(NaturalNews) The National Oceanic and Atmospheric Administration (NOAA) has announced that 2012 was not just the hottest year on record for the contiguous United States, but also had the second most "extreme" weather in recorded history.
Extreme weather was calculated using the U.S. Climate Extremes Index, which generates a numerical score based on extremes in temperature, precipitation and landfalling tropical cyclones. The 2012 score was nearly 100 percent higher than average, and was surpassed only by 1998.
Every state hotter than average
The overall average yearly temperature for 2012 was 55.3°F, surpassing the 20th century average by 3.2°. It surpassed the prior record hottest year, 1998, by 1.0°. Annual temperatures were above average in every one of the contiguous states. In 19 states, 2012 was the hottest year ever recorded; in 26 states, it was the second hottest.

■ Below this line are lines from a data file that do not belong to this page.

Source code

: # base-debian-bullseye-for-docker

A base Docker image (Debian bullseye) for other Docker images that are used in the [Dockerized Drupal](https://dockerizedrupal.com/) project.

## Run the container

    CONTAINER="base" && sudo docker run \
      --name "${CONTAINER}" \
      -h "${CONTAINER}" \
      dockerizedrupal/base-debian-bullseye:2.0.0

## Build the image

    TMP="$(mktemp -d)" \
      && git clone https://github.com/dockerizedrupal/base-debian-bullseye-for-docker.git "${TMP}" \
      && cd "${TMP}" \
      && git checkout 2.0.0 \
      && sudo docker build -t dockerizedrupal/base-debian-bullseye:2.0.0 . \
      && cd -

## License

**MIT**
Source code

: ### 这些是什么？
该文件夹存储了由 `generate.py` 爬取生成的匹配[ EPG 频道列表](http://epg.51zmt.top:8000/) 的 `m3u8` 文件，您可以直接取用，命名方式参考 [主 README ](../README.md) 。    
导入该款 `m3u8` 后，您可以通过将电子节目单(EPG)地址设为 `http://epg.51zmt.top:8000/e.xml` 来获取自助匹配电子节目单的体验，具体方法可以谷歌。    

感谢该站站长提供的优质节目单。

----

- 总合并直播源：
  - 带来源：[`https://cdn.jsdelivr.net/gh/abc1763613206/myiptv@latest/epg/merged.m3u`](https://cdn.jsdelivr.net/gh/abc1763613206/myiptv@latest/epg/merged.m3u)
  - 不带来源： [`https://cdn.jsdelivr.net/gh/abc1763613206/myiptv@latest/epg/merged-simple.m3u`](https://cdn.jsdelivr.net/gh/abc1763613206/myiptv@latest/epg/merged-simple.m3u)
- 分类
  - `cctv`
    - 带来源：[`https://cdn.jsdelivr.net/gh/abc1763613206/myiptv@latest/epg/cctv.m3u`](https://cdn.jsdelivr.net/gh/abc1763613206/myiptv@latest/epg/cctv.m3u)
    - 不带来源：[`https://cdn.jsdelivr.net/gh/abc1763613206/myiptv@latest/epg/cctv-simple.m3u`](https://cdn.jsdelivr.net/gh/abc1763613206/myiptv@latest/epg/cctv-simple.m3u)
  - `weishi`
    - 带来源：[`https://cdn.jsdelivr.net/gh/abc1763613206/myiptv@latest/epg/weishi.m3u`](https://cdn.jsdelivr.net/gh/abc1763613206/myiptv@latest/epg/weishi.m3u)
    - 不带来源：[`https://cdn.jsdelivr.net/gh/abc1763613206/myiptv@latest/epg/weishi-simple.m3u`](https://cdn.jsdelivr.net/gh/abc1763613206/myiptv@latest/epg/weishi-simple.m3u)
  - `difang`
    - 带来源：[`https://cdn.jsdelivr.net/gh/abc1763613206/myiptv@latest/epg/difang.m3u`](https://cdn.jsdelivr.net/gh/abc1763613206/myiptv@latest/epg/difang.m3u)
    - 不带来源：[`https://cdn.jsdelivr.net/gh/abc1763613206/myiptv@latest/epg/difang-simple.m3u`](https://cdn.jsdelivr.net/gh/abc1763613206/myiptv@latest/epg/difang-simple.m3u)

In fact, every single season in 2012 was hotter than average. The year began with the fourth warmest winter ever recorded, which led to the third smallest snow cover on record. Across the central and southern Rocky Mountains, in fact, snowpack totals were lower than 50 percent of normal. Low levels and retention of snowfall meant less available water later in the year.

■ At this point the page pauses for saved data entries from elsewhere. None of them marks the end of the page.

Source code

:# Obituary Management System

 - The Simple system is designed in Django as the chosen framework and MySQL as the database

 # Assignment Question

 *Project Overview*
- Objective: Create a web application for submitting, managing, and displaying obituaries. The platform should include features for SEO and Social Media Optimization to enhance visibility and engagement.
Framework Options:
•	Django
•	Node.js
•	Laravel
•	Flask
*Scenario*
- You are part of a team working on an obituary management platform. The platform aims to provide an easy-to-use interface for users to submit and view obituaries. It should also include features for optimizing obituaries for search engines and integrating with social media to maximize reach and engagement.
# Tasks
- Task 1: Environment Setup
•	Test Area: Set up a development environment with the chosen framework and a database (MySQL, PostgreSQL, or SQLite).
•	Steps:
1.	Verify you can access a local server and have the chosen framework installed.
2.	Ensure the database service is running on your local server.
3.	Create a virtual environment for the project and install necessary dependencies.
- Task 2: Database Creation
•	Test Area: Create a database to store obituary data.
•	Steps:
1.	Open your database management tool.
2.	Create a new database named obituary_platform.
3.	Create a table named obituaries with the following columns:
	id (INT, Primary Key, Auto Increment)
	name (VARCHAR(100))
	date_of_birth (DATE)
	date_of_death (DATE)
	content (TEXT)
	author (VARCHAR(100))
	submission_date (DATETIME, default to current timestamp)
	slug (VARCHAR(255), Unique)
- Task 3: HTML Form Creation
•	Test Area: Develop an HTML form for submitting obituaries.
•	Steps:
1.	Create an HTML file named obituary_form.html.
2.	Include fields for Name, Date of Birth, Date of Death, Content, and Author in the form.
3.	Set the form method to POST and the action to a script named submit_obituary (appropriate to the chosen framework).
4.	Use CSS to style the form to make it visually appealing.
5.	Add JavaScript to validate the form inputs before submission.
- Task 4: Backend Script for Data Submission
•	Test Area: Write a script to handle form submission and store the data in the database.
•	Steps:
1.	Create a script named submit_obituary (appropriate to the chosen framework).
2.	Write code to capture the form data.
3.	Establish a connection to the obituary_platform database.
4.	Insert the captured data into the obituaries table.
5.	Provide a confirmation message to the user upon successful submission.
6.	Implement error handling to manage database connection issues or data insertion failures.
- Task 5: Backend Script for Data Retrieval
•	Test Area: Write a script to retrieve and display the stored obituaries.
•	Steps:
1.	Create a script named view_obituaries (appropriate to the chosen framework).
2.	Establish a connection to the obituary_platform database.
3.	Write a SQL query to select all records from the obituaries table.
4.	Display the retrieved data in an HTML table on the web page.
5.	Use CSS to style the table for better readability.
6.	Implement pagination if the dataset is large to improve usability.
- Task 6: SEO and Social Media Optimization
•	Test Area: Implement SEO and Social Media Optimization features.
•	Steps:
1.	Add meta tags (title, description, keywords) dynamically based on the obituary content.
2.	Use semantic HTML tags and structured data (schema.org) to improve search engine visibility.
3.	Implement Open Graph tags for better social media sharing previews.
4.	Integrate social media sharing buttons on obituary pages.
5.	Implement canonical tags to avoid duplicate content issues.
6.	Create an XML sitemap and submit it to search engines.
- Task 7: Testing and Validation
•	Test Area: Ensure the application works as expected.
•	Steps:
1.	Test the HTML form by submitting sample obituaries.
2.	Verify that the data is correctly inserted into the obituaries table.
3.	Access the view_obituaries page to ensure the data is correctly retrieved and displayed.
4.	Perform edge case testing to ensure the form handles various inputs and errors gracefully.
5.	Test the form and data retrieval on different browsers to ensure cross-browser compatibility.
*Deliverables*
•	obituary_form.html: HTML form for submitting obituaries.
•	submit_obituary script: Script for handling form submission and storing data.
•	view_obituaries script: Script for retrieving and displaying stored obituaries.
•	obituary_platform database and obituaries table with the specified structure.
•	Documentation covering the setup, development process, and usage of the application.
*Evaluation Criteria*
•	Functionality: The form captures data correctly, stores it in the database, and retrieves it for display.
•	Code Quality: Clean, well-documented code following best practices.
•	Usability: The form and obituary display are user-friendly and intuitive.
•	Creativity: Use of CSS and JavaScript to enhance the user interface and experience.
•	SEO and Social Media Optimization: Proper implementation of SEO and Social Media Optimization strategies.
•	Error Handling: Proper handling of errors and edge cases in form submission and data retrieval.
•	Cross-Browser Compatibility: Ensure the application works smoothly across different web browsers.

Winter turned to spring with the warmest March ever recorded. Spring temperatures averaged 5.2° higher than normal, making it the hottest spring on record by a whopping 2.0°. This produced an early starting growing season, which led to early depletion of water from soil and laid the groundwork for a coming historic drought. Temperatures continued to break records in the summer, and July was actually the hottest month ever recorded in the contiguous United States, with an average temperature of 76.9° (3.6° higher than average). Autumn, too, was hotter than average.

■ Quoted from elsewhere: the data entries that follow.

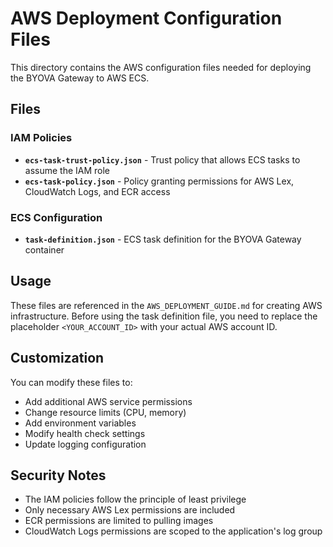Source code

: # AWS Deployment Configuration Files

This directory contains the AWS configuration files needed for deploying the BYOVA Gateway to AWS ECS.

## Files

### IAM Policies
- **`ecs-task-trust-policy.json`** - Trust policy that allows ECS tasks to assume the IAM role
- **`ecs-task-policy.json`** - Policy granting permissions for AWS Lex, CloudWatch Logs, and ECR access

### ECS Configuration
- **`task-definition.json`** - ECS task definition for the BYOVA Gateway container

## Usage

These files are referenced in the `AWS_DEPLOYMENT_GUIDE.md` for creating AWS infrastructure. Before using the task definition file, you need to replace the placeholder `<YOUR_ACCOUNT_ID>` with your actual AWS account ID.

## Customization

You can modify these files to:
- Add additional AWS service permissions
- Change resource limits (CPU, memory)
- Add environment variables
- Modify health check settings
- Update logging configuration

## Security Notes

- The IAM policies follow the principle of least privilege
- Only necessary AWS Lex permissions are included
- ECR permissions are limited to pulling images
- CloudWatch Logs permissions are scoped to the application's log group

Overall, 99.1 million people, nearly one-third the U.S. population, experienced 10 or more days of weather hotter than 100° this past year.
Extreme drought, extreme storms
Every season of 2012 experienced lower-than-average precipitation. A severe drought hit in full force during the summer, with 61 percent of the contiguous United States affected in July. Yearly rainfall ended up being 2.57 inches below average, for the 15th driest year ever recorded. The dry weather fueled the third-largest wildfire season on record, with 9.2 million acres burned.
According to the NOAA report, the 2012 drought was roughly equivalent in footprint to that of the 1950s. Yet it failed to reach the intensity or duration of that drought, or of the devastating drought of the 1930s.
The number of North Atlantic tropical cyclones in 2012 was above average, with 19 named storms, 10 hurricanes, and one hurricane above Category 2. Therefore, 2012 tied with both 2011 and 2010 as the third-most-active tropical cyclone year on record.
The only extreme weather that put in a lower-than-usual showing in 2012 was tornadoes. The contiguous states experienced approximately 1,000 tornadoes in 2012, well below the average of roughly 1,200.
Overall, the year was marked by 11 weather-induced disasters that caused at least $1 billion in damage.